I made this mandala video to illustrate the fluid nature of mandalas.
Here’s a step-by-step guide on how to create an earth mandala to celebrate the Summer Solstice:
1. Choose a Location: Select a quiet outdoor space where you can create your earth mandala. It could be a garden, a meadow, a beach, or any other natural setting that resonates with you. This year, I’ll be creating one on a very, old oak tree stump that was cut down from disease.
2. Gather Natural Objects: Collect a variety of natural objects such as twigs, leaves, herbs, flowers, stones, and anything else that captures your attention. Look for different shapes, colors, and textures to add diversity to your mandala. I gather items all year round that I save for special occasions.
A nature mandala can be a crystal grid. This is one I’m working on. It’s a mix of stones, beach glass, crystals and charms placed on a glass plate filled with sand from a favorite sacred place. For fun, I placed a nautical-themed silk scarf because the beach is my happy place.
3. Set an Intention: Before you begin, set an intention for your mandala. It could be gratitude, healing, balance, or any other intention that feels meaningful to you. Hold this intention in your mind and heart throughout the process.
4. Choose a Center Point: Find a focal point for your mandala. Consider it the heart. It could be a large stone, a special flower, or any object that you feel drawn to. This center point will anchor your mandala and guide the placement of other objects.
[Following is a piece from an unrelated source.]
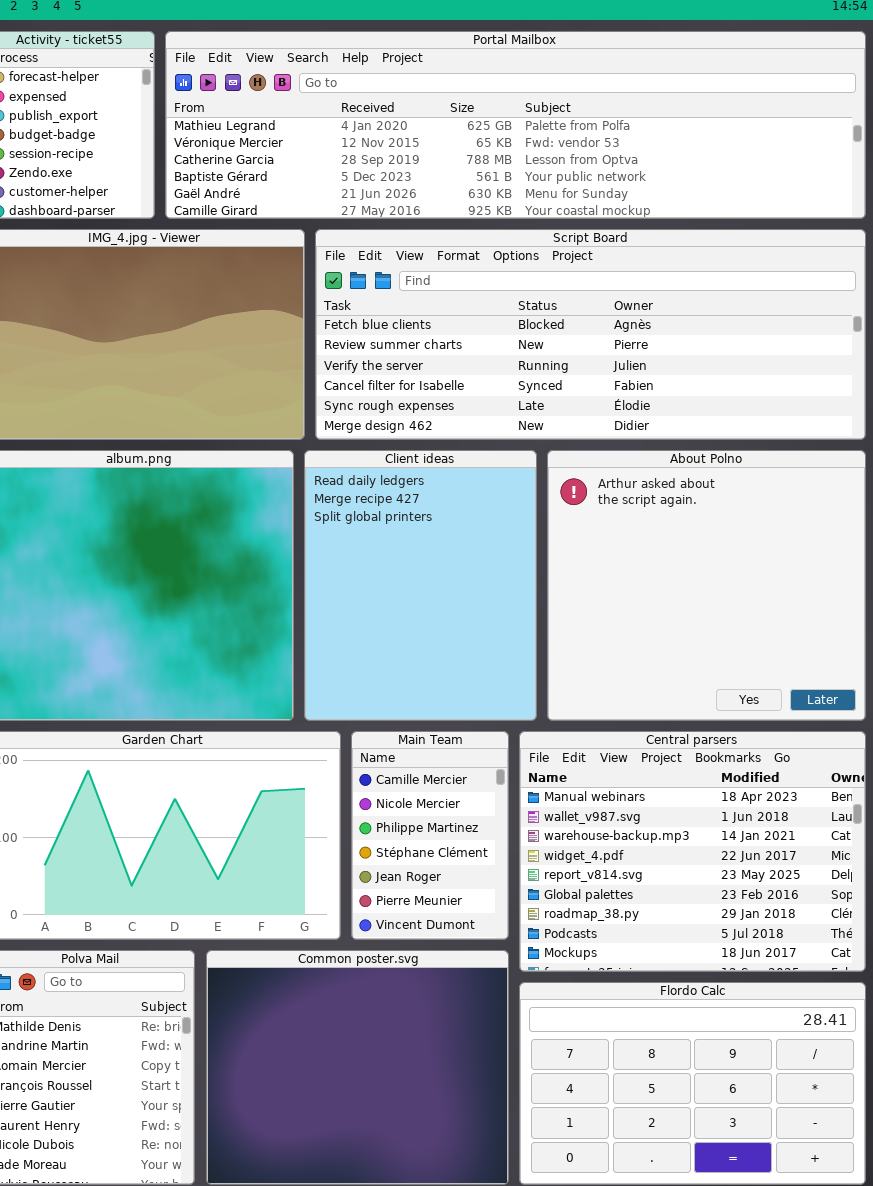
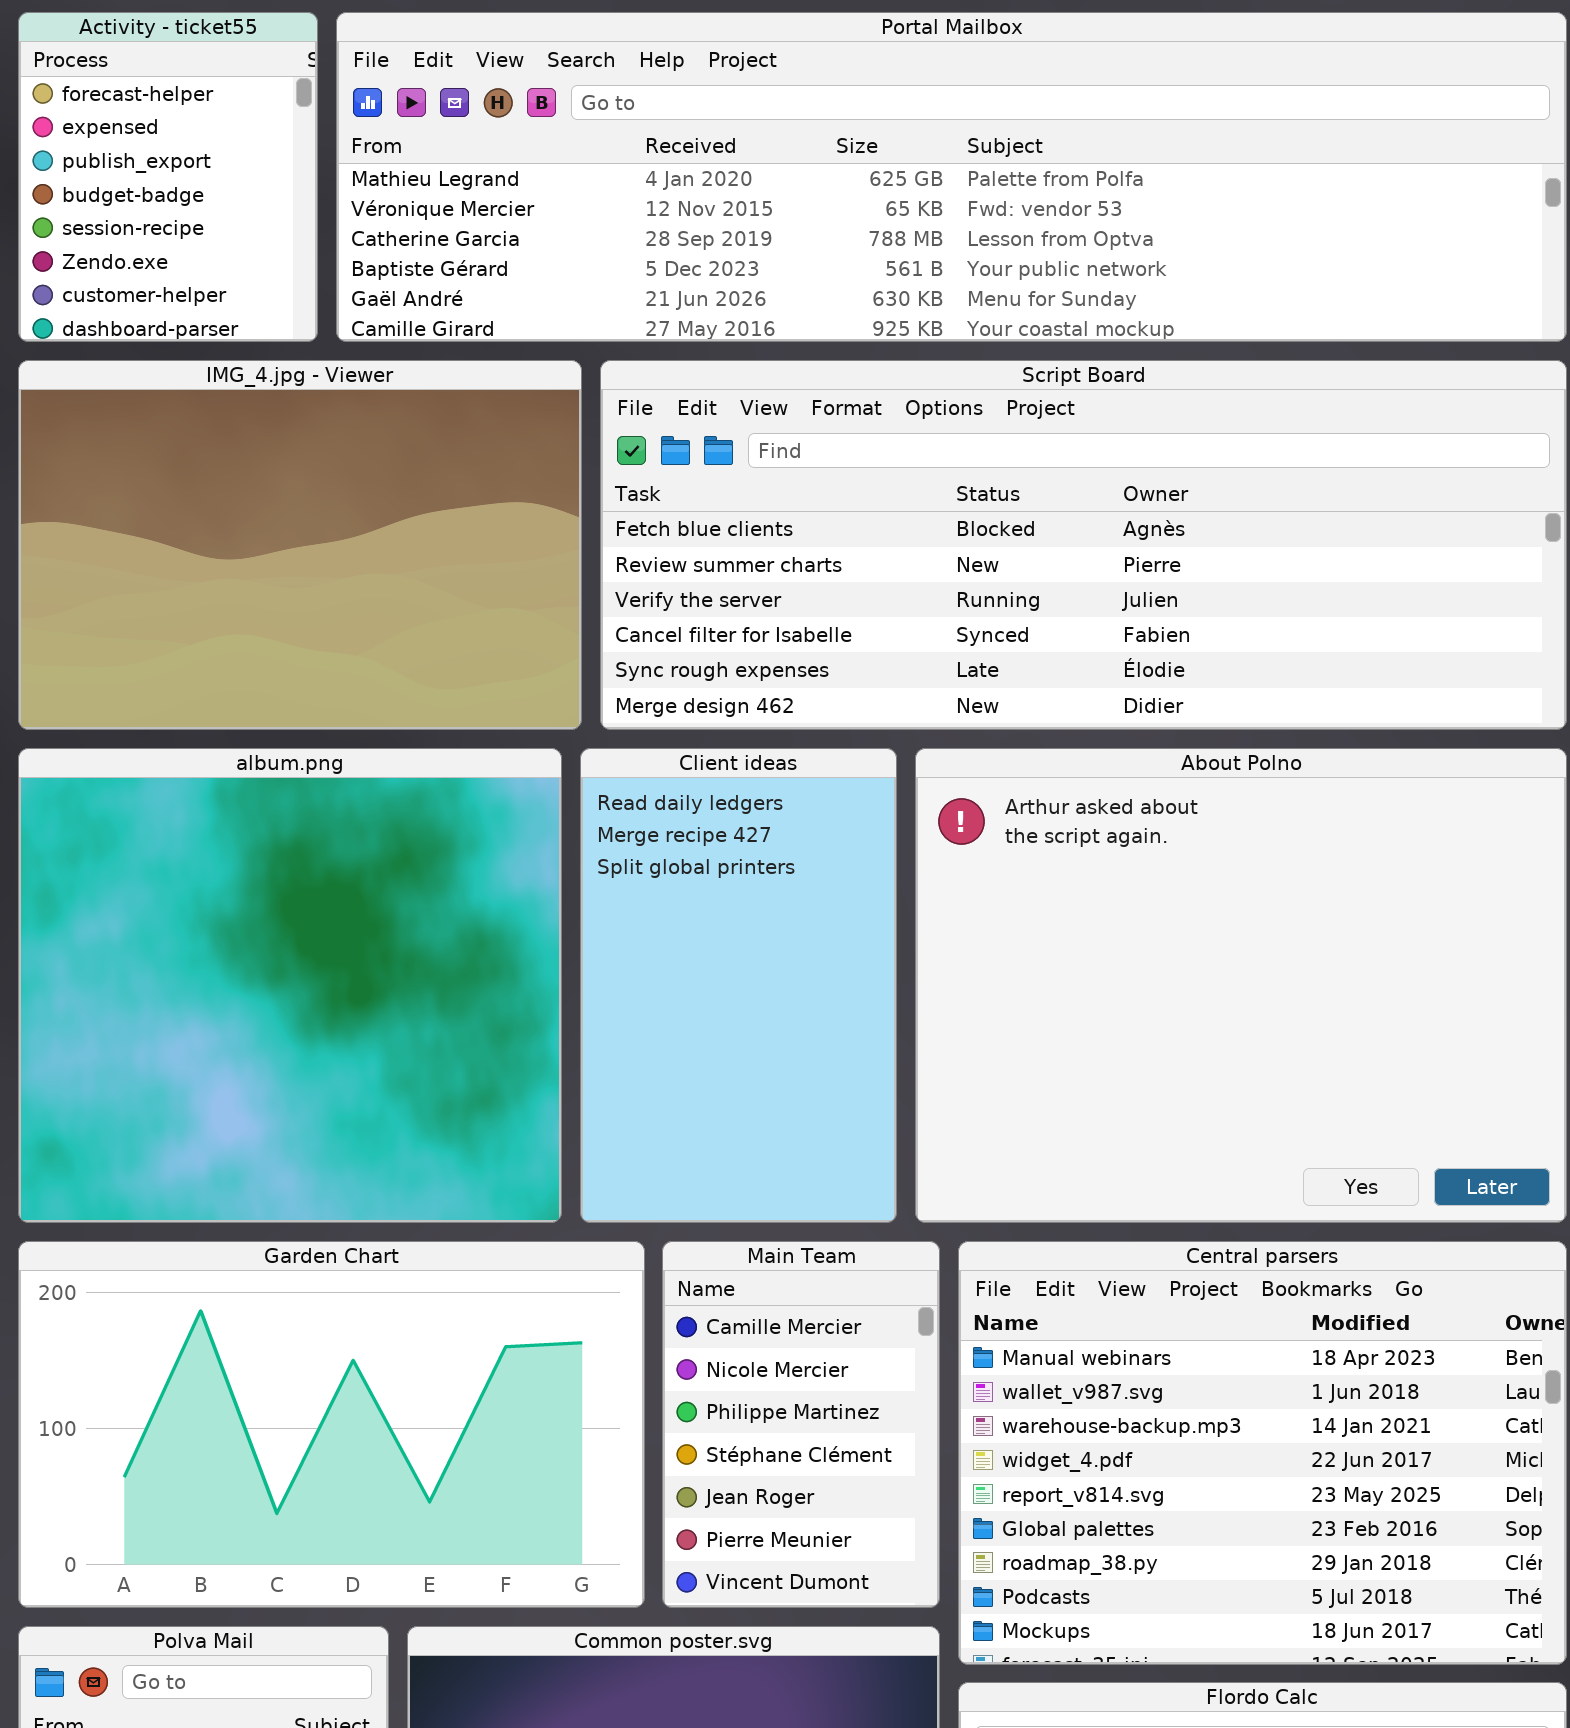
Client ideas: [304,450,537,721] -> [580,748,897,1223], resized
About Polno: [547,450,866,721] -> [915,748,1567,1223], resized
5. Start Creating: Begin by placing your chosen center point object on the ground. From there, start arranging the natural objects in a circular pattern around the center. Let your intuition guide you as you place each item, allowing the mandala to take shape organically.
6. Play with Patterns and Textures: Experiment with different patterns, textures, and color combinations as you add more objects to your mandala. Arrange leaves in overlapping patterns, create intricate designs with twigs, and add pops of color with flowers. Move things around. Let your creativity flow freely. There are no rules!
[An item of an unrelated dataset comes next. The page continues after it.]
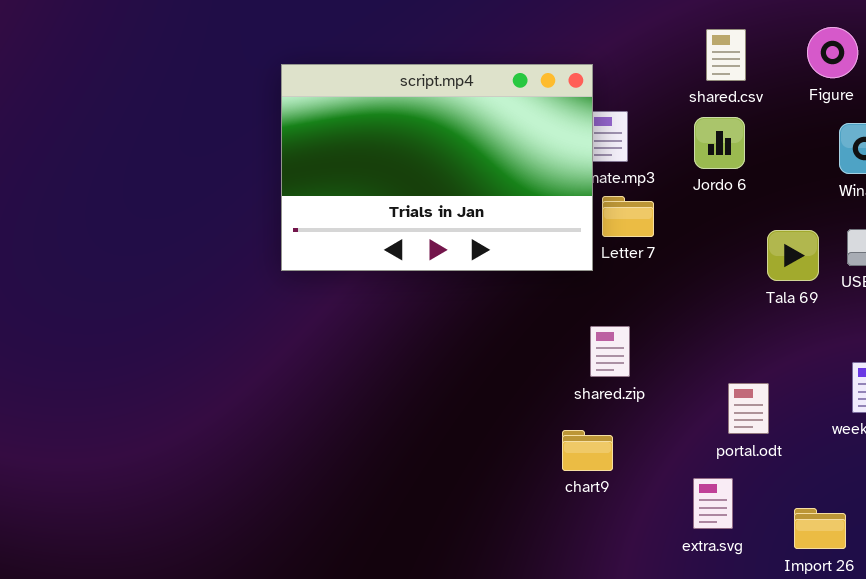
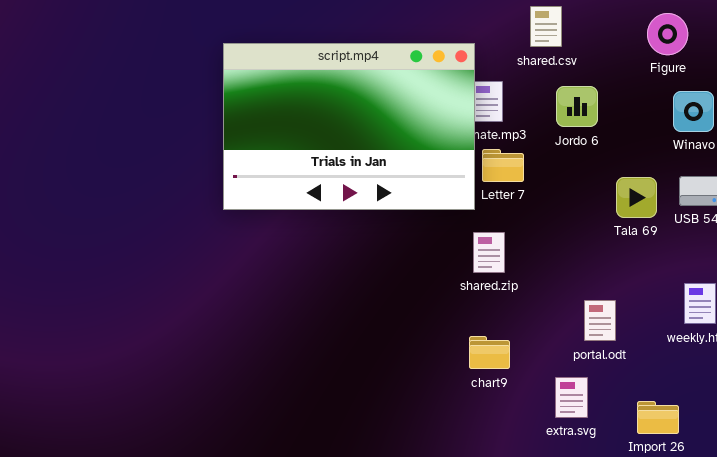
shared.csv: [706,29,746,81] -> [530,6,562,47], moved
shared.zip: [590,326,630,377] -> [473,232,505,273], moved
chart9: [562,430,613,471] -> [469,336,510,369], moved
7. Find a Harmonious Balance: As you build your mandala, strive for balance and harmony. Arrange objects in a way that feels aesthetically pleasing to you. Pay attention to the placement of different elements, balancing light and dark, soft and hard, and creating a sense of unity.
8. Express Gratitude and Intention: While you work on your mandala, express gratitude for the natural world and the objects you are using. Infuse your intention into the mandala, focusing on the energy and symbolism of each object. Allow your mandala to become a visual representation of your gratitude and intention.
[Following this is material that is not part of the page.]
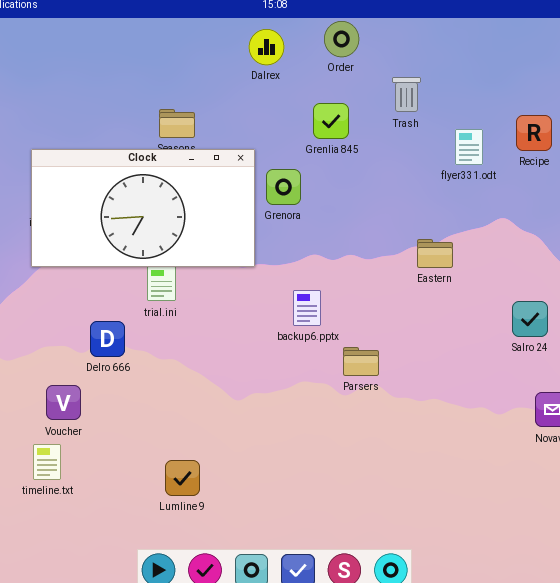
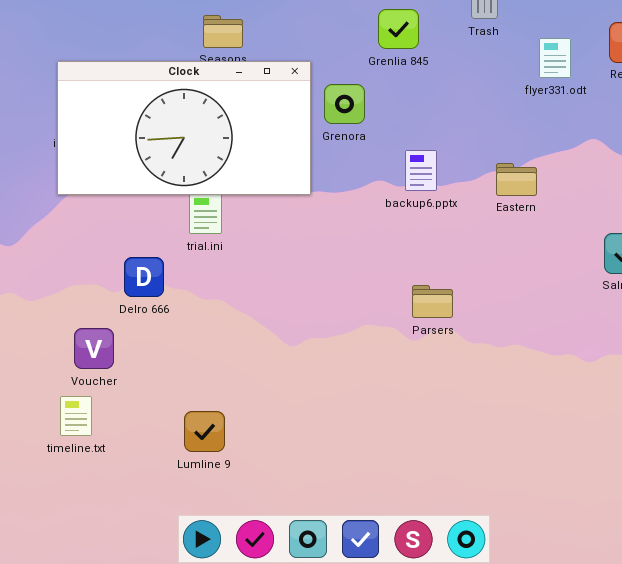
backup6.pptx: [293,290,321,326] -> [405,150,437,191], moved
Lumline 9: [165,460,200,496] -> [184,411,225,452], moved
9. Capture the Moment: Take a moment to appreciate your finished earth mandala. Reflect on the process and the energy you infused into it. Consider taking a photograph to capture the beauty of your creation and to preserve the memory of the mandala since they are not built to last.
10, Let Nature Reclaim: Once you have finished admiring your mandala, honor the impermanence of nature by allowing the elements to reclaim the objects. You can choose to leave your mandala in place to naturally decompose or gently scatter the objects, returning them to the earth. If you are using edible seeds, fruits or veggies, consider it an offering to the birds or other wildlife.
Remember, creating an earth mandala is a meditative and creative process. Let go of expectations and allow yourself to be in the present moment as you connect with nature’s elements and express your artistic vision.
The opportunity can present itself organically when you are open to it.
Awhile back I found a perfect circle of moss and nearby fallen acorns. It made perfect sense to make a little mandala right then and there.
I hope you find create some mandala magic on this Summer Solstice!